DIRECTIONS:
**A.** Answer these questions about the interview with David Hoffman:
(i) What field of engineering did he choose to study?
(ii) How many years of Spanish did he take in high school?
(iii) At what age did he buy his 1979 Mustang Pace Car?
**B.** Write the next part of the interview with David Hoffman, starting right after its last sentence.

Meet David Hoffman, director of the AIM Institute, recently sat down to share more about his life outside of work.

Share how you were inspired to get into our industry? Honestly I just wanted to do something different than the norm. Most of my high school friends were going into either electrical or mechanical engineering, so I figured that job market would be flooded with people. But at the time, plastics engineering was new and different…plus they boasted about 100% job placement. That certainly helped sway me to that field of study.

What are some of your favorite hobbies? 

My hobbies mainly consist of hunting and raising my 3 kids. They keep me plenty busy enough with teenage drama, sports, and art lessons. In what little time I have to myself, I will take walks around my property to enjoy the woods and wildlife, and occasionally take my 1979 Mustang Pace Car out for a spin. This is the first car I ever bought, which I have had since I was 16 years old.

What’s something that you’ve always wanted to 
learn or try? 
I would have loved to learn to speak another language fluently. I took 3 years of Spanish in high school and still remember some key phrases, but could never speak it fluently. I tried to speak fluently once during a business trip to Mexico in the mid-90’s, but I only ended up insulting the taxi driver with my version of the dialect. When I traveled to Europe for business, I was always impressed how they could speak not only two different languages fluently, they could often speak 3 or 4 languages.

Best trip you’ve ever been on? 
Any vacation trip with my 3 kids…we always have fun together and it’s nice to get away from the hustle and bustle of work and school.
Share a fun (or funny) story that has happened while working with AIM/Beaumont.

MATERIAL SUPPLIED:
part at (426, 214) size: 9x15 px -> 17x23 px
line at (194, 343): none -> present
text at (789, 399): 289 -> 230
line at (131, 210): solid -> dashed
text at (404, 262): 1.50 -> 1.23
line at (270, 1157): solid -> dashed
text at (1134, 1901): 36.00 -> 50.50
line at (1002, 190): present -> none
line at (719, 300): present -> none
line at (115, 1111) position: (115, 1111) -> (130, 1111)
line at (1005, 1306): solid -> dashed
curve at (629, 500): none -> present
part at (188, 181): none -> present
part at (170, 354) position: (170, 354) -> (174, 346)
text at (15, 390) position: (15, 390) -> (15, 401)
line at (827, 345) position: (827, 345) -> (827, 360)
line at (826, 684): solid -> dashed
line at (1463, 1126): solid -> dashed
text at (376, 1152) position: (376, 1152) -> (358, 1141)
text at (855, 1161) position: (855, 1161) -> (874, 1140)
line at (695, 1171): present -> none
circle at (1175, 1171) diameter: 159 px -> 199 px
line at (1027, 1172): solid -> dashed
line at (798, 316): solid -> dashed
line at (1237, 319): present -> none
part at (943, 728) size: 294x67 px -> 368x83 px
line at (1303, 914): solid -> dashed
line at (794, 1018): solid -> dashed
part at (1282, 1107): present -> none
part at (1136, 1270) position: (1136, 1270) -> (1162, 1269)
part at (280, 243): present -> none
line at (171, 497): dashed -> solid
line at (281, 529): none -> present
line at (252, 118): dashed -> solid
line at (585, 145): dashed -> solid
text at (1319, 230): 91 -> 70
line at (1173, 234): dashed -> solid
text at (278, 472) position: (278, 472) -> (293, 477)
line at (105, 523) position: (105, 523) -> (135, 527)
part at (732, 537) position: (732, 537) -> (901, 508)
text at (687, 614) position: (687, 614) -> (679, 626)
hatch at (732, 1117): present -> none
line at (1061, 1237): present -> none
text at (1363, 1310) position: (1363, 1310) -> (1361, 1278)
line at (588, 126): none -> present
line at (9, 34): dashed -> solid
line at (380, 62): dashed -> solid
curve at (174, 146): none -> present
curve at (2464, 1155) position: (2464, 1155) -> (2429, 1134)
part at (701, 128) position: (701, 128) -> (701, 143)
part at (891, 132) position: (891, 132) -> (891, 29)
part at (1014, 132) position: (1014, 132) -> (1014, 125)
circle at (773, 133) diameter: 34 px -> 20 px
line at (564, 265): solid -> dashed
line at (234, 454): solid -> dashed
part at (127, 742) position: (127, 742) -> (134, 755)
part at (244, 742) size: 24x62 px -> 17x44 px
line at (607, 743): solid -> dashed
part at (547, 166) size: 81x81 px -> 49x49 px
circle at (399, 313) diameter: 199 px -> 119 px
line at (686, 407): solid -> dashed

SOLVED PROBLEMS:
**A.**
(i) Plastics engineering.
(ii) Three years.
(iii) At 16.

**B.**
I traveled to Japan for work many years ago by myself. I did not know a soul and only knew a few words in Japanese. Once I finally found my way to the hotel, I was hungry…and thirsty. So I went up to the restaurant, which appeared to be closed as I was the only person in there. But I sat at the bar and ordered a beer and some food. The bartender could not communicate well with me as he did not speak English nor did I speak Japanese. So I sat there by myself enjoying the beer and food. Then an older Japanese gentleman came into the bar area and sat down. I watched the bartender open a cabinet and pull out a bottle of Sake and set it down by the gentleman, which I found a bit odd as he seemed to have his own personal bottle. A little time went on and the bartender sat a shot glass near my and poured me a glass of Sake out of the gentleman’s bottle and motioned that it was “on him”. I turned to the man, toasted him, and took a drink. After that, we were like best buds. He moved over to beside me. He did not speak a lick of English and I did not speak a lick of Japanese, but we communicated as best we could. I drew pictures to show him where I was from, and he did the same. Turns out he was from Okinawa and was there on business. He frequents the place so much they gave him his own bottle of Sake! We sat and talked and laughed and drank more Sake until we finally said our goodbyes. I will remember that trip always…it gave me the belief that no matter where you are in the world, there are kind people willing to open up to you and learn about your life. On the way home, I stopped in the Duty Free store and found the bottle of Sake we were drinking from. This one had the English translation on it, which read “Mumblings of an Old Man”. I laughed as I thought back to the time we spent together.